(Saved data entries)
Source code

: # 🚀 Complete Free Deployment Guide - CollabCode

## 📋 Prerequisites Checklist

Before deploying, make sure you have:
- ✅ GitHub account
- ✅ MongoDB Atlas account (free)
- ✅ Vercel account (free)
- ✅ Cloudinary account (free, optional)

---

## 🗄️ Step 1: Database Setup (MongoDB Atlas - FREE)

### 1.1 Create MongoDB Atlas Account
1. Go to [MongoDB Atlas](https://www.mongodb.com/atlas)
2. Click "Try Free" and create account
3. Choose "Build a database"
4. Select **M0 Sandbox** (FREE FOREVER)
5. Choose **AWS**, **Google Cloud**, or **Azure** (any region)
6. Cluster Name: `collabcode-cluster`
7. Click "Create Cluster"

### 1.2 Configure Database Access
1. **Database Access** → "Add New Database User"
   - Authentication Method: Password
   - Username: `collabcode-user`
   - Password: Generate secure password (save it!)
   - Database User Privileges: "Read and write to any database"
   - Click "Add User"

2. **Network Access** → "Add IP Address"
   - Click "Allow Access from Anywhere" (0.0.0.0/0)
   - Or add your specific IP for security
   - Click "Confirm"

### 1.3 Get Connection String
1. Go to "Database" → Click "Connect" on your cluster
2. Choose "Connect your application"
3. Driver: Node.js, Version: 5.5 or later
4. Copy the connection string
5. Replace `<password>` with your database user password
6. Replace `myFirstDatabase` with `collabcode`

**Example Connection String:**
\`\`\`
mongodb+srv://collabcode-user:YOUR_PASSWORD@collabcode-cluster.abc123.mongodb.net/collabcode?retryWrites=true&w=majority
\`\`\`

**Problem to solve**
Reproduce the material above verbatim, keeping every line and character unchanged.

**Answer to the exercise**
Source code

: # 🚀 Complete Free Deployment Guide - CollabCode

## 📋 Prerequisites Checklist

Before deploying, make sure you have:
- ✅ GitHub account
- ✅ MongoDB Atlas account (free)
- ✅ Vercel account (free)
- ✅ Cloudinary account (free, optional)

---

## 🗄️ Step 1: Database Setup (MongoDB Atlas - FREE)

### 1.1 Create MongoDB Atlas Account
1. Go to [MongoDB Atlas](https://www.mongodb.com/atlas)
2. Click "Try Free" and create account
3. Choose "Build a database"
4. Select **M0 Sandbox** (FREE FOREVER)
5. Choose **AWS**, **Google Cloud**, or **Azure** (any region)
6. Cluster Name: `collabcode-cluster`
7. Click "Create Cluster"

### 1.2 Configure Database Access
1. **Database Access** → "Add New Database User"
   - Authentication Method: Password
   - Username: `collabcode-user`
   - Password: Generate secure password (save it!)
   - Database User Privileges: "Read and write to any database"
   - Click "Add User"

2. **Network Access** → "Add IP Address"
   - Click "Allow Access from Anywhere" (0.0.0.0/0)
   - Or add your specific IP for security
   - Click "Confirm"

### 1.3 Get Connection String
1. Go to "Database" → Click "Connect" on your cluster
2. Choose "Connect your application"
3. Driver: Node.js, Version: 5.5 or later
4. Copy the connection string
5. Replace `<password>` with your database user password
6. Replace `myFirstDatabase` with `collabcode`

**Example Connection String:**
\`\`\`
mongodb+srv://collabcode-user:YOUR_PASSWORD@collabcode-cluster.abc123.mongodb.net/collabcode?retryWrites=true&w=majority
\`\`\`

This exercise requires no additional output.